**YOUR OBJECTIVE**. A picture-free, exact transcript of the entries below is required.

[Records from a data collection]
※ ※ ※

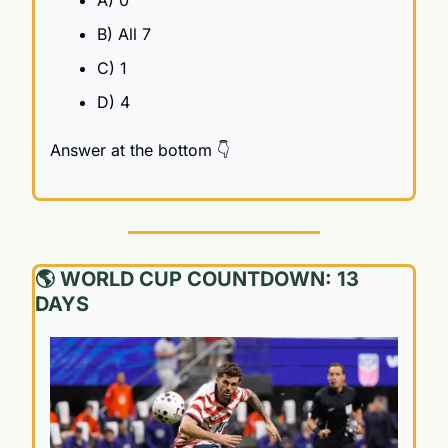
A) 0 
B) All 7
C) 1
D) 4
Answer at the bottom 👇
🌎 WORLD CUP COUNTDOWN: 13 
DAYS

※ ※ ※

**YOUR RESPONSE**.
A) 0 
B) All 7
C) 1
D) 4
Answer at the bottom 👇
🌎 WORLD CUP COUNTDOWN: 13 
DAYS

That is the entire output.